Whilst a lot of the functions you will need are in the base code that is active by default, you will at times need extra packages of code to do more powerful things. A commonly used package is ggplot2 [https://ggplot2.tidyverse.org/], which allows you to make beautiful figures in R. To use ggplot2 use need to install it and then load it from the library
Loading required package: ggplot2
Now that you have a package for making beautiful plots, lets learn about “intelligent copy and paste” to make use of it.
People experienced with coding do not write all their code from memory. They often copy and paste code from the internet and/or from their old scripts. So, assuming you’ve installed and loaded ggplot2 as described above, lets copy and paste code from their website (as of September 2022; https://ggplot2.tidyverse.org/)

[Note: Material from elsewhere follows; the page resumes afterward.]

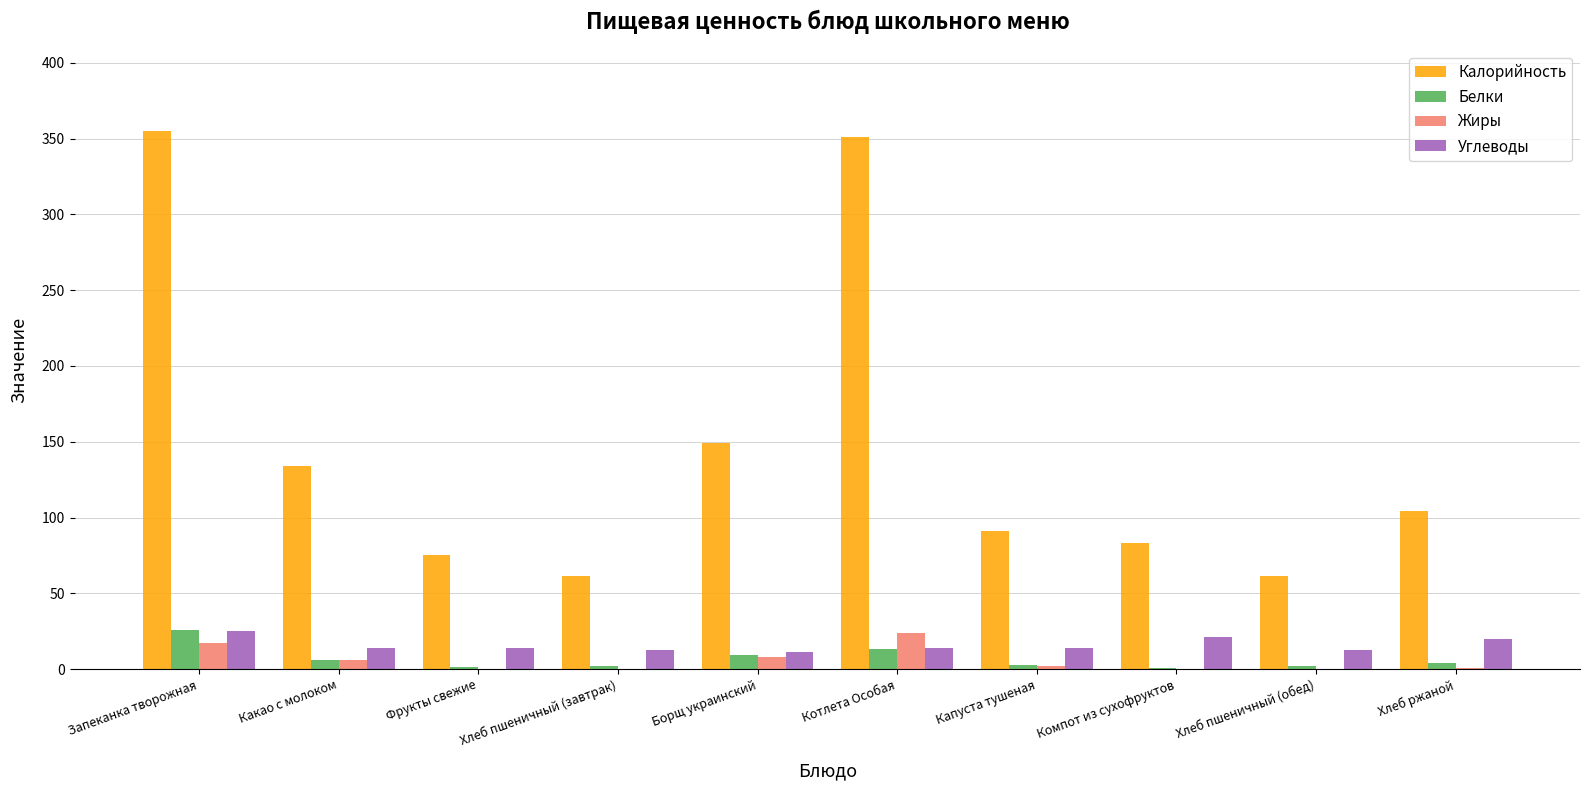

Where is Белки nearest to the value 13?

Котлета Особая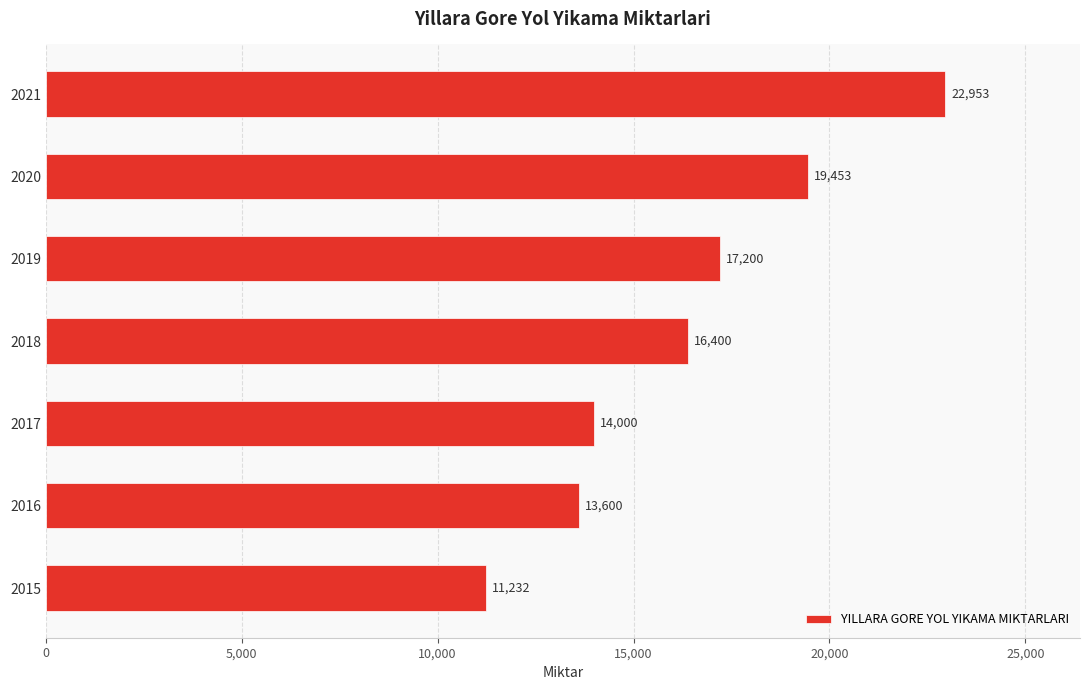

What is the sum of all values?

114838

Good news is that we have a nice looking figure. But now we need to work out how to understand the code we’ve copied so that you can apply it to your own scripts. There’s a lot to unpack, so making the code more vertical can help you break it down and comment it out. Using the below and a description of the mpg dataframe (https://ggplot2.tidyverse.org/reference/mpg.html), can you comment it out
ggplot( # R will keep looking at your code until all the open brackets have been closed)
mpg, #
aes( #
displ, #
hwy, #
colour = class #
)
) + # R will look to the next line if you end a line with +
geom_point() #
Here’s how I would comment it out:
ggplot(
mpg, # dataframe
aes( # aesthetic properties
displ, # x-axis
hwy, # y-axis
colour = class # which column I will base the color on (often "color" is safer spelling in code)
)
) +
geom_point() # what I would like drawn on (as opposed to boxplots, lines, etc.)

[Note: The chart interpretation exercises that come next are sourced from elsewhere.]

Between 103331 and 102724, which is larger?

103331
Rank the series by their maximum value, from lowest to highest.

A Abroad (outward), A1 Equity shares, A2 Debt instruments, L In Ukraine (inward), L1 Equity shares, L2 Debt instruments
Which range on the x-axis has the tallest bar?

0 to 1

Formatting code like above to be clearer to read is useful when sharing your scripts with other researchers so that they can understand it!
Now to understand the above code, try running it after changing lines. For example, what happens if you change the x-axis:
ggplot(
mpg, # dataframe
aes( # aesthetic properties
cty, # x-axis - updated
hwy, # y-axis
colour = class # which column I will base the color on (often "color" is safer spelling in code)
)
) +
geom_point() # what I would like drawn on (as opposed to boxplots, lines, etc.
To make beautiful figures in R, you can largely google the type of plot you want, copy the example code that the website has, and then swap in the relevant features for your plot. This principle of copying and pasting code, (making it vertical to make it legible is not necessary, but can be helpful), and then editing it to work for your own script is an essential skill to speed up your coding.